Nearly 300 people were injured during a single demonstration in Sistan and Balochistan, according to the Baloch Activists Campaign, most of them injured by the police. In addition, the initial death toll of 19 people rose to 50 when the injured could not be transferred to hospitals for fear of arrest by Iranian security forces. As a result, most of them were cared for at home, resulting in the deaths of many of them due to a lack of resources to care for them.
Since the beginning of this wave of protests flooding the streets of Iran, the support of the international community has been absolute. Millions of people have come out in corners of the world to show support for the women who, following the death of Mahsa Amini, have decided to put an end to the imposition of the veil. One of the most repeated acts of solidarity with the Iranian people is that of many women who have decided to cut their hair and show it as a sign of support.
Solmaz Etemadzadeh, an Iranian activist living in the Basque Country, told Glamour that "cutting one's hair is a symbol of mourning and denunciation. It is a way for Iranian women to express their deep pain. It is an age-old tradition". It is precisely for this reason that Iran is grateful for these gestures of support from all over the world. But the question now is: Is this all that can be done? A show of solidarity, yes, but is it enough?
It may seem an easy question to answer, but it is not easily solved. Clearly, the West could - and should - do something to help a people who are fighting in the streets against a regime that responds by killing protesters. However, the cost would be no small matter. The risk of taking action on Iranian territory, especially given that this is an internal situation, is highly complex.

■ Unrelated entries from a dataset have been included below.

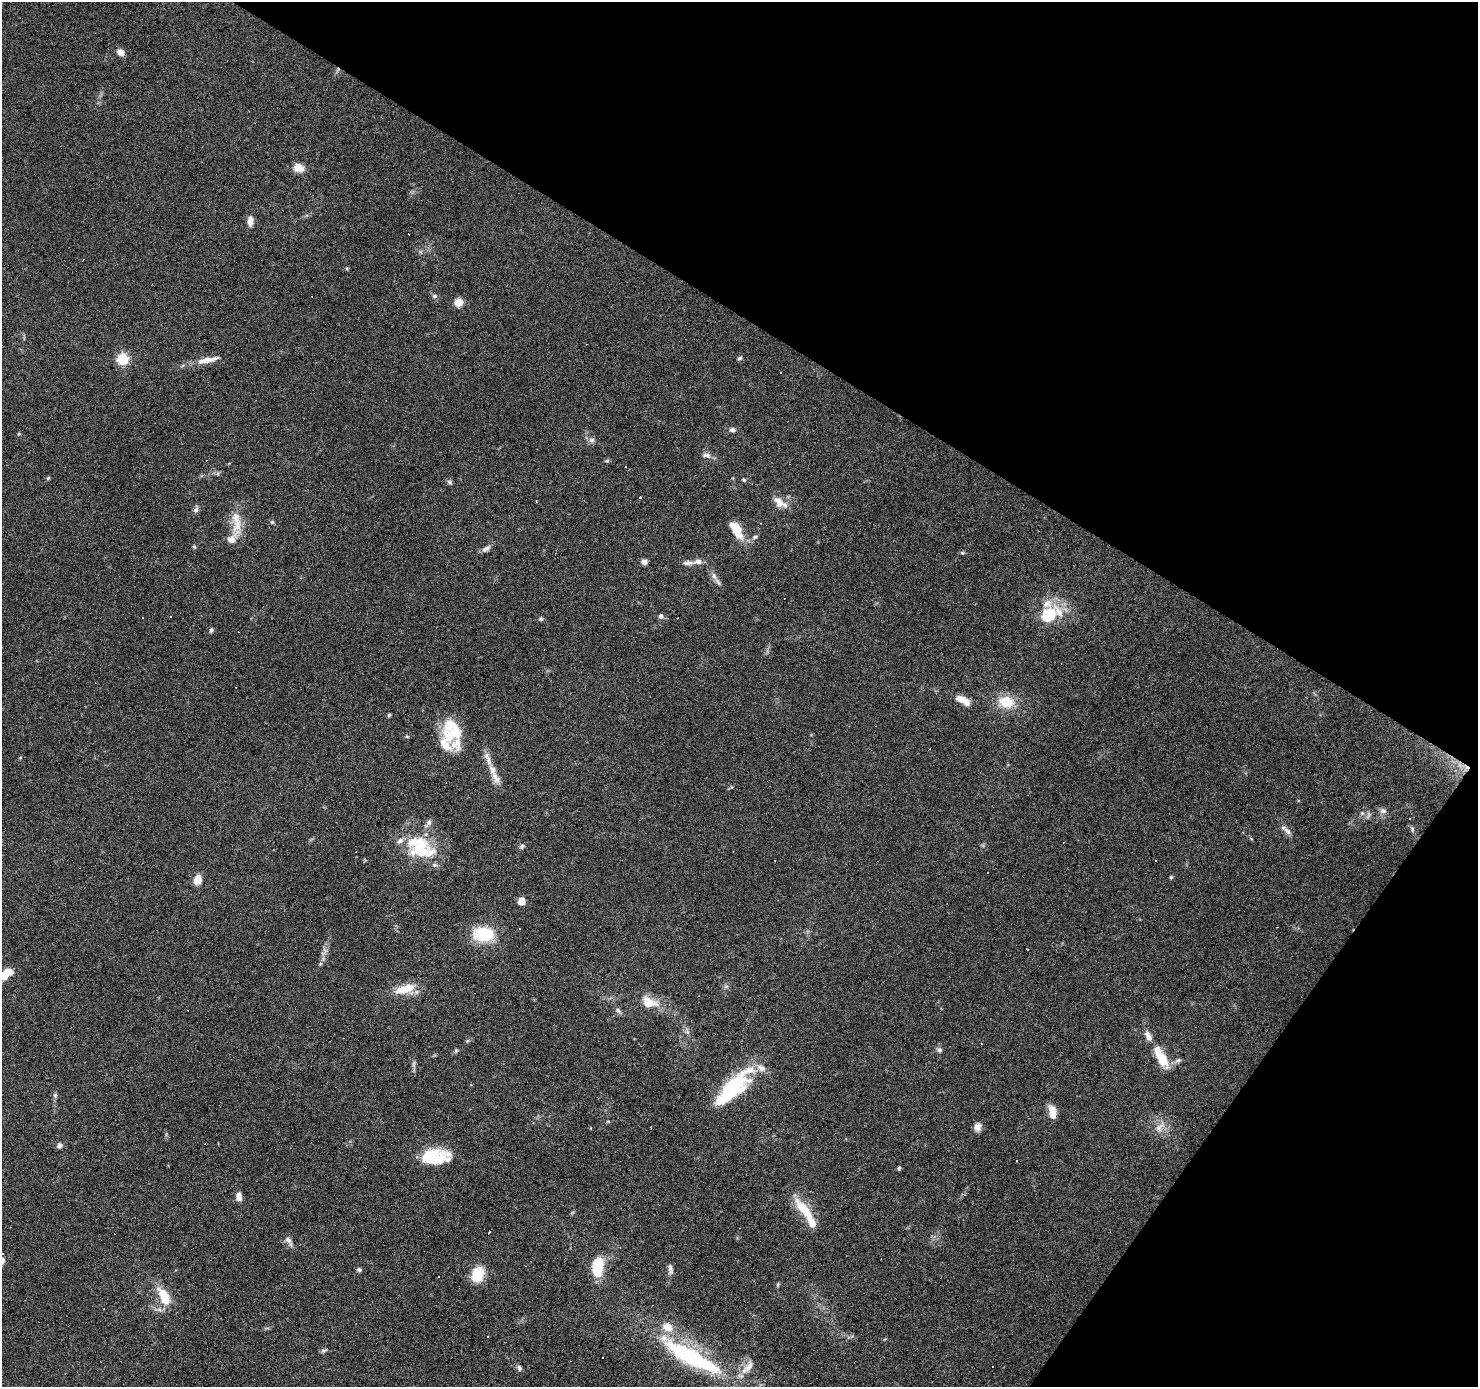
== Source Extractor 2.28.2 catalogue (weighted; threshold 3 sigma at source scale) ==
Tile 8 of 4 x 4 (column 4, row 2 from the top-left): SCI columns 4430-5905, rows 2951-4335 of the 5908 x 5969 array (HDU 1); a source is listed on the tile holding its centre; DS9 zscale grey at full resolution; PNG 1480 x 1389 px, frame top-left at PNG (2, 2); no overlay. Shown black and unused: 30% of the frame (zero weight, under 3 of 6 exposures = <1% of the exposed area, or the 3 px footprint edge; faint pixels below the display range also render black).
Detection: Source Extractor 2.28.2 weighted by HDU 2 'WHT'; one run over the whole footprint, this tile lists its part. Background 0.075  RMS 0.0042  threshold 0.017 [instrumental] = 3 sigma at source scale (4.09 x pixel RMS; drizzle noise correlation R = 1.36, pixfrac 0.8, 0.0396/0.0396 arcsec/px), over >= 5 px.
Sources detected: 149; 1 too faint to see at this stretch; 1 inside a brighter object's white glare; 32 cosmic-ray / hot-pixel residue — not listed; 22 inside a brighter listed object's ellipse — not listed separately; the other 93 listed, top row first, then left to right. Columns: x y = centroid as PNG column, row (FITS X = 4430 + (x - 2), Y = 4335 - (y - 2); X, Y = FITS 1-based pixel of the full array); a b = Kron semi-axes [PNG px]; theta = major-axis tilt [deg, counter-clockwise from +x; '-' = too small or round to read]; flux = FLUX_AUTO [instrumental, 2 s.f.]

It is not easy to handle a situation of this calibre with Ebrahim Raisi's government, as has been demonstrated for more than a year every time negotiations to renew the Joint Comprehensive Plan of Action (JCPOA) are resumed.

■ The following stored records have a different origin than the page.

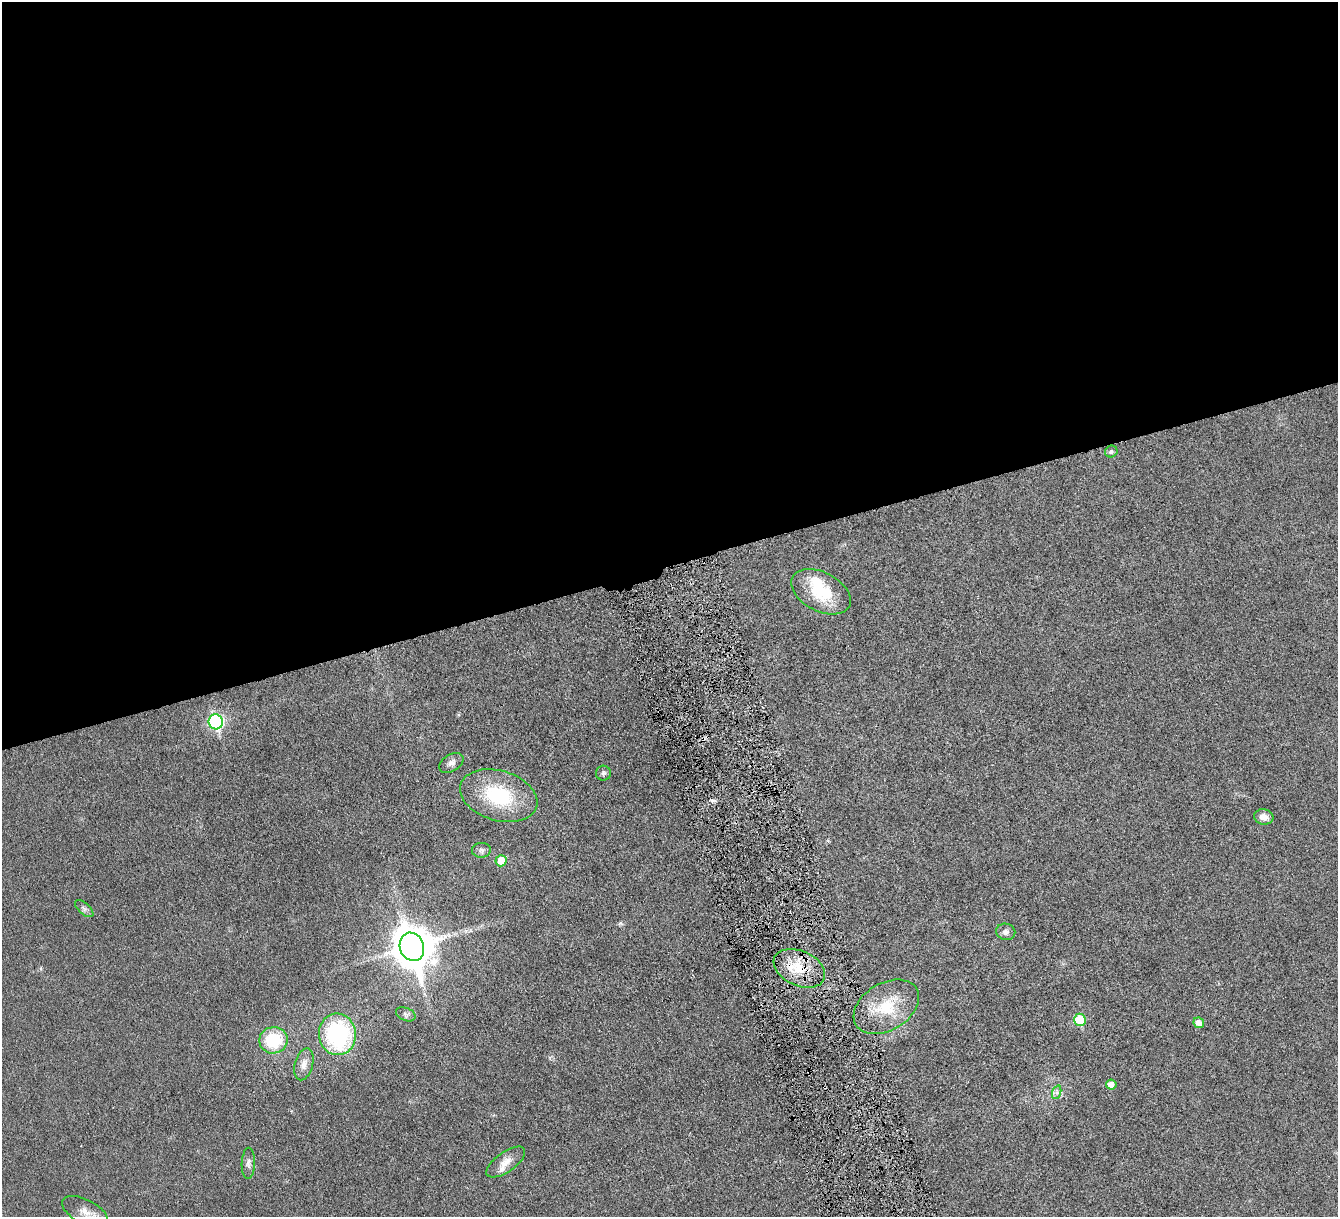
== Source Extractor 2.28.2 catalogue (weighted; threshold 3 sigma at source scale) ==
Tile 2 of 4 x 4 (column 2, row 1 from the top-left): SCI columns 1343-2678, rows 3927-5141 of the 5353 x 5300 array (HDU 1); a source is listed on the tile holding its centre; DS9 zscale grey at full resolution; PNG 1340 x 1219 px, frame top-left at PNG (2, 2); each listed source drawn as its Kron ellipse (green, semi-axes under 4 px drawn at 4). Shown black and unused: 47% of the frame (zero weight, under 4 of 8 exposures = <1% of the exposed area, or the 3 px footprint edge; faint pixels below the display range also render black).
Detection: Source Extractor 2.28.2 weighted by HDU 2 'WHT'; one run over the whole footprint, this tile lists its part. Background 0.0252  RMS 0.0048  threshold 0.0198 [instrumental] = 3 sigma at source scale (4.09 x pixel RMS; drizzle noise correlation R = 1.36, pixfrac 0.8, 0.05/0.05 arcsec/px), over >= 5 px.
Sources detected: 27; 2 inside a brighter listed object's ellipse — not listed separately; the other 25 listed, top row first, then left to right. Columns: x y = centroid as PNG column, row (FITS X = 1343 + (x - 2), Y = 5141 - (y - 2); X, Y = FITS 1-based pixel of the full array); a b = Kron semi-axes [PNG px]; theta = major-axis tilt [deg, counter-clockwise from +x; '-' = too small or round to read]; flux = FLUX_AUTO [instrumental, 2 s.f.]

But the reality is that, even if everyone does their part, it is very difficult to end four decades of Ayatollah theocracy. Lisa Daftary, an expert on Iranian affairs and editor-in-chief of the Foreign Desk Foundation, says that "the way this regime will be overthrown will be through the people, and it is the same way it came to power", i.e. the path taken by Iranian society can be traced back to the dictatorship's own rise to power. But she also warns: "The Iranian people are sending a message to the world that they are capable of bearing the burden of overthrowing the regime, but they need help".
How to get that help to Iran is the more complex issue. There is a tendency to point to the US as the leader of a move to mobilise the West. Others point directly to the JCPOA. They believe that retaking the nuclear deal could be a drawback in terms of strengthening Iran's position because of the millions the regime would receive in the event of a deal. Moreover, instead of sitting down again at the negotiating table with Tehran, there are experts who are in favour of toughening economic sanctions against the country led by Ali Khamenei in order to weaken its economic muscle.
If there is one thing that seems clear, it is that the actions taken by the West - if they are taken at all, which remains to be seen - are neither imminent nor definitive. And what is not likely to stop are the protests of the Iranian people. They know that overthrowing the dictatorship means taking to the streets to fight against the regime, even if it costs them thousands of injuries and hundreds of deaths. So far, 204 lives have been lost in a struggle that cries out for help from the international community to put an end to 43 years of dictatorship.